# Looking for metronidazole powder



## chiroken (Apr 10, 2011)

If anyone would mind, please PM me where I can find metronidazole powder. I would like to have some on hand. Nothing locally (out of stock and what they carry is small liquid version) and I have found 1 BC retailer that sells online but the shipping is very high. I'm looking to get more than just a pinch as I've got large tanks.

Thanks in advance.


----------



## hp10BII (Apr 23, 2010)

pm sent - bought mine from Jehmco.


----------



## 2wheelsx2 (Apr 21, 2010)

Is the place you found J&L?
Seachem Metronidazole - 5 Gram

You can also get it in bulk from Kensfish.com
Metronidazole Powder


----------



## chiroken (Apr 10, 2011)

2wheelsx2 said:


> Is the place you found J&L?
> Seachem Metronidazole - 5 Gram
> 
> You can also get it in bulk from Kensfish.com
> Metronidazole Powder


Yes but shipping is $13 for a $6 item. I've shopped with J&L before, great prices, great service. Doesn't work this time around though...

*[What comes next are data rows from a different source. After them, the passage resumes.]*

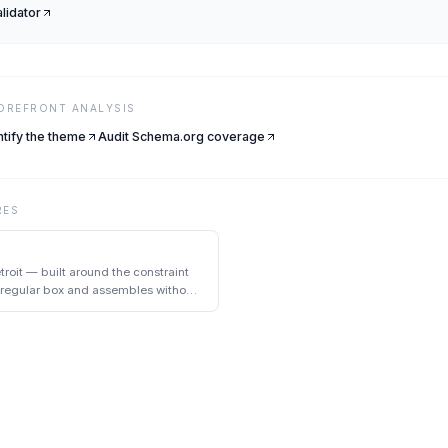
alidator
TOREFRONT ANALYSIS
ntify the theme
Audit Schema.org coverage
RES
troit — built around the constraint
a regular box and assembles without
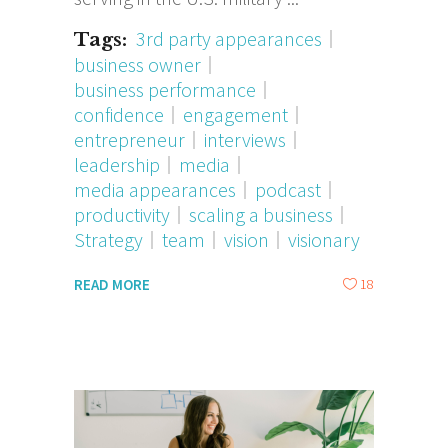
3rd party appearances
Tags:
business owner
business performance
confidence
engagement
entrepreneur
interviews
leadership
media
media appearances
podcast
productivity
scaling a business
Strategy
team
vision
visionary
18
READ MORE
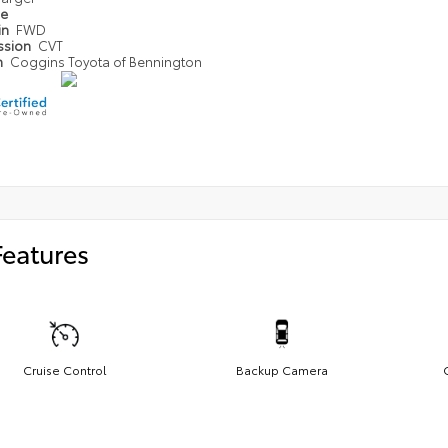
pe
in
FWD
ssion
CVT
n
Coggins Toyota of Bennington
Features
Cruise Control
Backup Camera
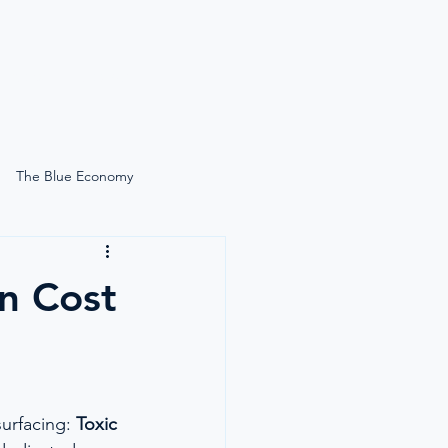
News
Search
The Blue Economy
Self-Care Onboard
n Cost
Lucie Gardiner On-Site
Simply Moore
urfacing: 
Toxic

Will look into their shipping, thanks.


----------



## Van Isle (May 5, 2010)

They have it at Clearwater Aquatics in errington 250-248-6417. They are only half an hour (as I drive lol) from you.
Cheers Gary


----------



## chiroken (Apr 10, 2011)

Thanks for the suggestions, I have some on order, dirt cheap. Hope I never have to use it!


----------